Construire, c’est aussi agir sur le paysage. C’est le façonner, le modifier. De manière irréversible. Il faut faire cela intelligemment,

Et le faire intelligemment, ça ne coute pas plus cher.

Ubaniser à tout prix chaque centimètre carré qui ne l’est pas encore, ça n’a pas de sens non plus.

Aujourd’hui, si on fait la Chartreuse, demain, qu’est ce qui empêchera de faire les coteaux de la citadelle ?

Il y a par contre des axes, des terrains, qui doivent être prioritaires

J’ai parlé des gares, de la ligne de tram, Bavière est prioritaire depuis des décennies,

Il y a aussi les axes structurants qui drainent du passage : la route de Fléron, la route du Condroz, mais s’il vous plait, avec un autre urbanisme que Fayenbois ou le Pré Aily.

  • On a besoin de plans d’urbanisme forts
  • De politiques fortes
  • Qui durent plus longtemps qu’une législature
  • On a besoin de pouvoir identifier les enjeux
  • De les planifier sur une carte, avec une vision d’ensemble
  • Et on a aussi besoin de schémas à diverses échelles
  • Depuis enjeux larges, jusqu’aux objectifs urbanistico-architecturaux

Qui a la clé ? d’une part les pouvoirs publics, qui doivent donner les impulsions et initier les projets

Et d’autre part les promoteurs.

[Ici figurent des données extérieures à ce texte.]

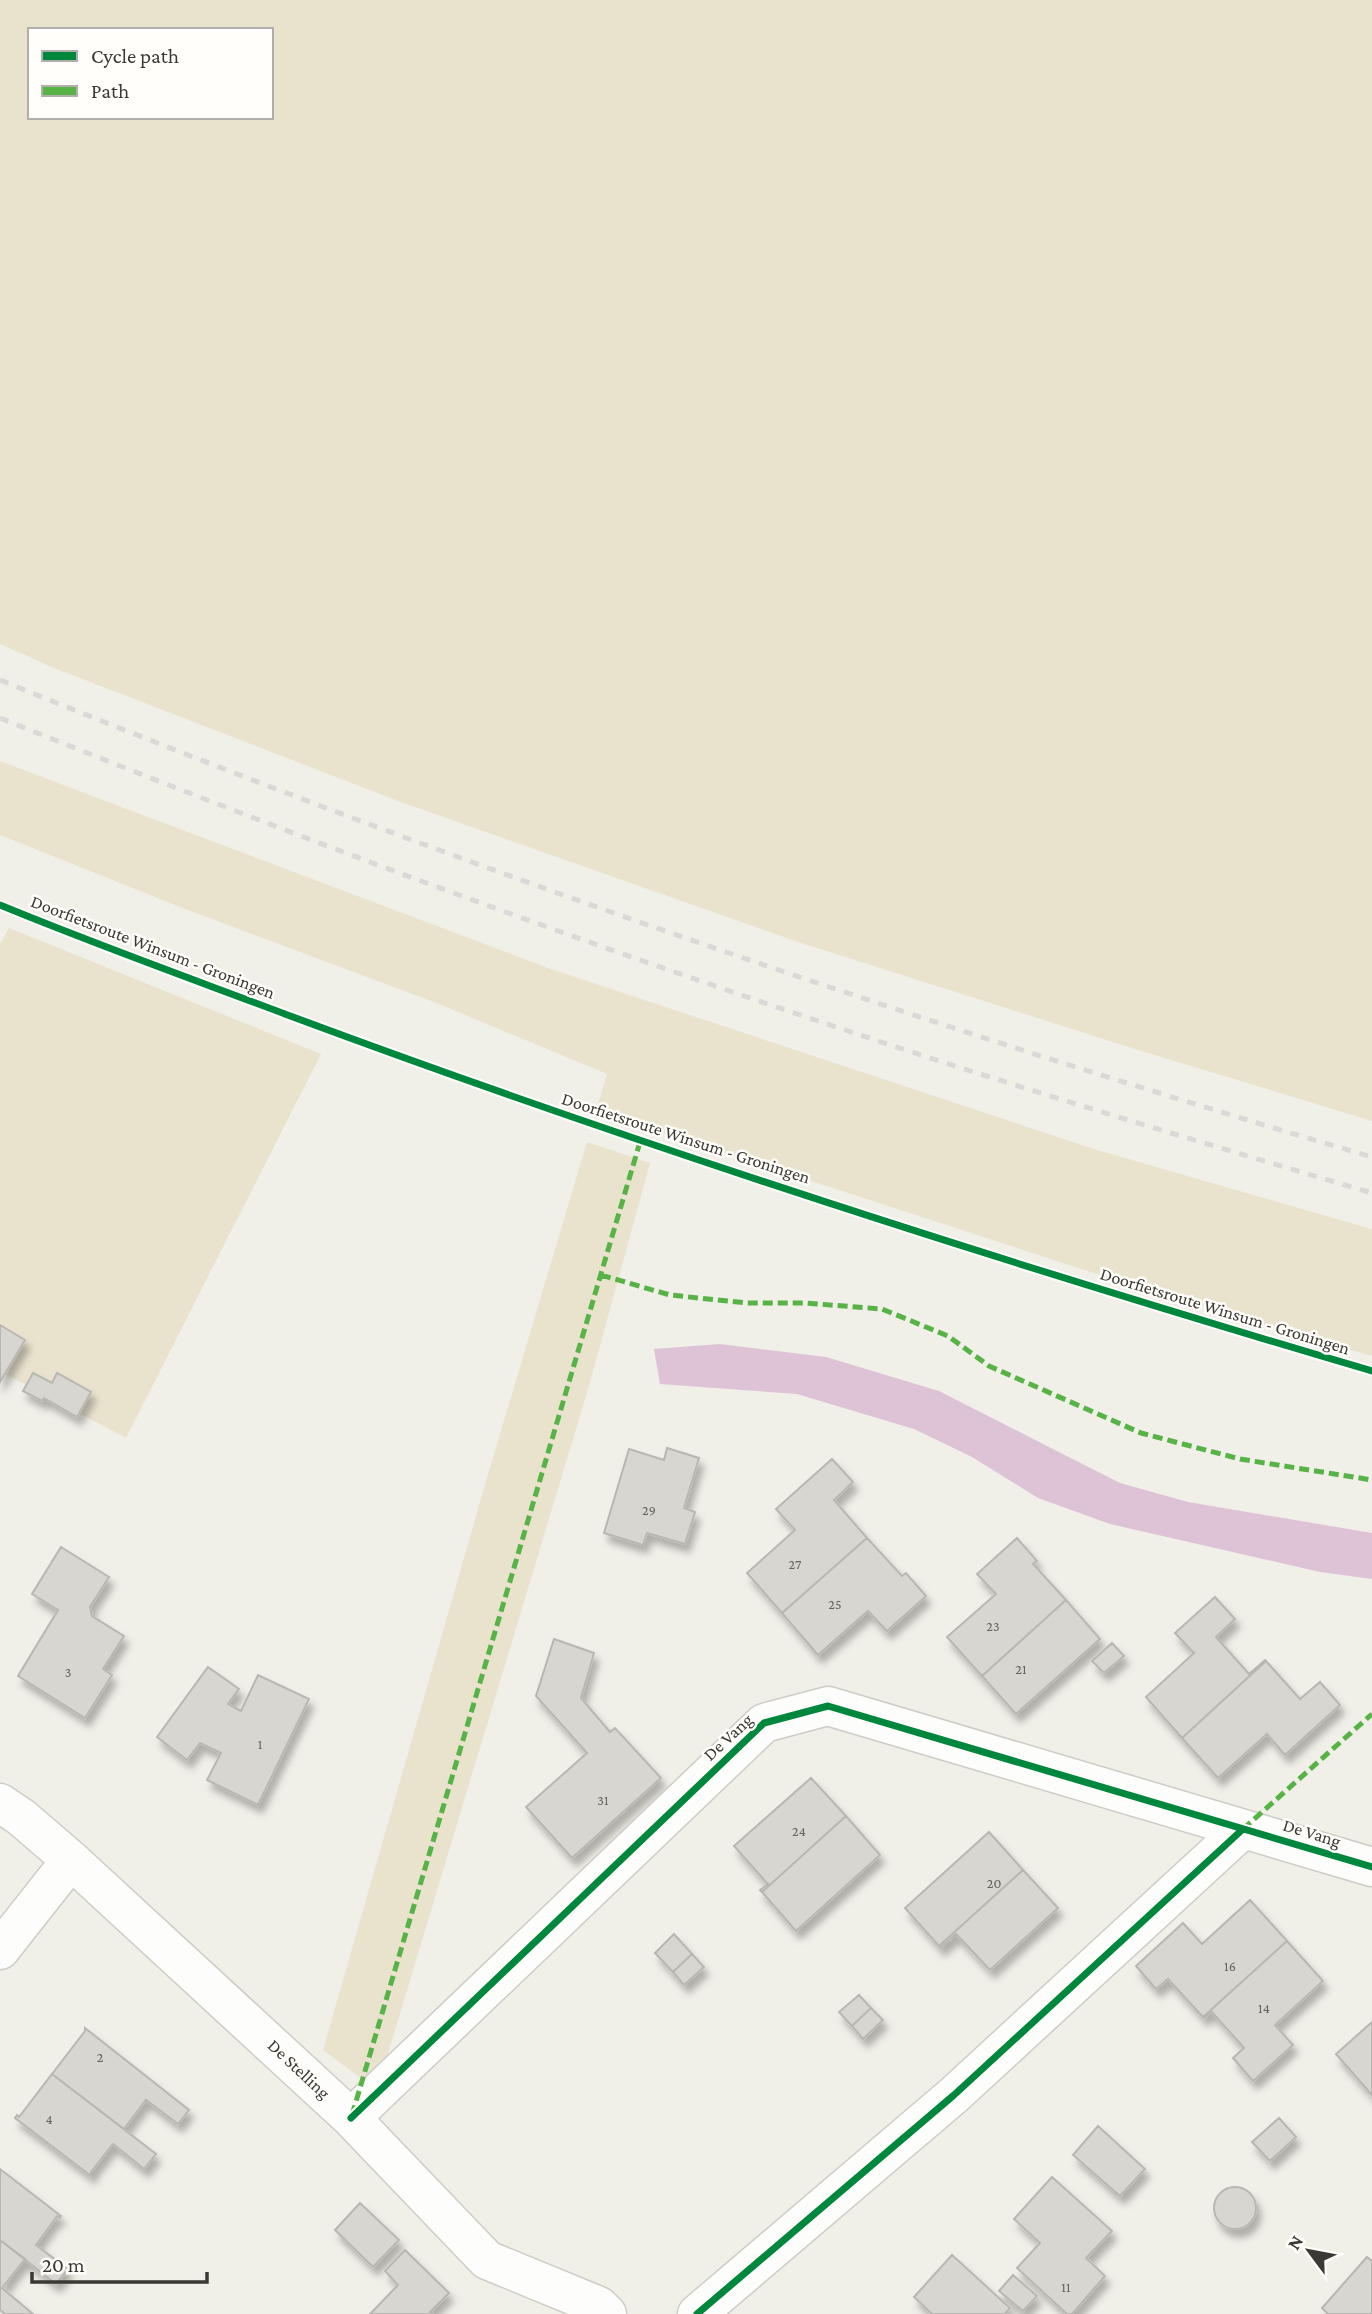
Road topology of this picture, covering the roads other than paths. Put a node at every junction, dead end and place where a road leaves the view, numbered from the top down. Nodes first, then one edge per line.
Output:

Car eux seuls ont la force de frappe requise pour construire comme il le faut aujourd’hui, c’est-à-dire de manière dense, en hauteur …

Donc eux aussi doivent s’entourer d’architectes et d’urbanistes qui voient au delà que la rentabilité imposée.

Aujourd’hui, quand vous êtes promoteur à Liège; Les pouvoirs publics, on va les voir uniquement pour déminer le terrain; Pour voir « si ça va passer »

Avec parfois un volte face de la part de la ville quand ça suscite trop de réactions.

Vous savez, à la Chartreuse, au début de l’enquête publique en 2017, à la ville on nous a dit que le projet allait se faire. 5000 réclamations plus tard, le discours c’était plutôt « mais vous ne pensiez pas qu’on allait laisser faire ça »

Alors que le promoteur avait déjà montré plusieurs esquisses à la Ville.

Donc je crois qu’il ne faut pas non plus oublier le citoyen, qui de plus en plus se sent acteur de son cadre de vie.

Il n’est pas trop tard

Mais il faut se bouger les fesses

Et par dessus tout, il faut faire ça avec une vision globale, supra communale, et avec un vrai urbanisme visionnaire adapté aux enjeux et problématiques qui nous concernent tous aujourd’hui.